Thursday, December 3, 2009

A typical Canadian-American encounter

After nine years of knocking around Montreal, I've finally managed to get thru the paper work and become a recognized legal resident. I'm not a citizen yet, that's a couple years down the road, but I'm going to get health coverage and pay taxes up here. 

Yesterday and today I visited the government bureaus where you receive your Social Insurance number (like our Social Security number) and apply for your Medicare card (like nothing we have in the U.S. unless you're 65 and up and/or live in Massachusetts.

All went smoothly. At each office you file in the door, get a slip of paper, sit in bucket seats and look at a screen where your number comes up. Then you go off to have papers stamped and/or handed to you by a bureaucrat sitting without very much desk space and not at all far from other bureaucrats. Everyone is polite and they know what they're doing. I guess I waited 20 minutes at the Social Insurance office before a lady talked to me. That was by far the longest wait at either office. My dealings with the lade herself took maybe five minutes.

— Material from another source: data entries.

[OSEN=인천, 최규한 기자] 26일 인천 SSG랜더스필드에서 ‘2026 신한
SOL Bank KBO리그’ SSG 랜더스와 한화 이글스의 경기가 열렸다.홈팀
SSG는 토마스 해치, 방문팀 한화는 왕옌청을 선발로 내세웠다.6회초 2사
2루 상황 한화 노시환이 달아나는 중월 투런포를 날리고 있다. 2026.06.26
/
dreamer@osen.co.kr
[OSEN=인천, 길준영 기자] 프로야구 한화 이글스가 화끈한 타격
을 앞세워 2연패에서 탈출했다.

She was 40ish, a blond English Canadian of a type that I think may not be so common here in Montreal, radiating benign nicey-niceness. She spoke good French from what I heard, which you don't expect from someone so wheat-blond.
I offended her because, when she was explaining to me what a Social Insurance number was, I caught on a bit early. "Oh, okay, it's like Social Security," I said. "We've got something like that. Okay, I'm all used to all that." The last bit was to let her know I knew all about what she was explaining at the moment, namely the precautions one must take not to let one's number slip out.

She kept on, explaining how the program provided for old-age pensions, and I said, "Right, yeah, it really sounds like a close equivalent."

A few moments later she handed me my number on a printout, and I said goodbye. It surprised me that she was glaring. For the moment before I left, when I looked at her to say bye, she no longer seemed benign.

Thinking about it later, I figured she wasn't used to being interrupted. To tell the truth, what put the thought in my head was the memory of my brother quoting a sitcom, How I Met Your Mother, that sent the characters up to Ontario. One of the characters was Canadian but living in the U.S., and the fellow behind the Tim Horton's counter reproached her as no longer being a true Canadian. "You come in here talking fast and not saying hello," etc. Maybe he also said she interrupted.

Anyway, that's me, the American cutting short the Canadian, signing up for the government's generosity and taking about the program in question as an "equivalent" of one back home in the U.S. The arrogance of it, eh? No thought of fitting in.

On the other hand, my French has become halfway decent over my decade here, and at the Medicard office (run by Quebec, not Canada proper) I had the pleasure of speaking with a pretty young woman who dropped English and switched to French once we established that she would speak slowly. In general I like the French Canadians more than the English, but I think everyone says that except for English Canadians.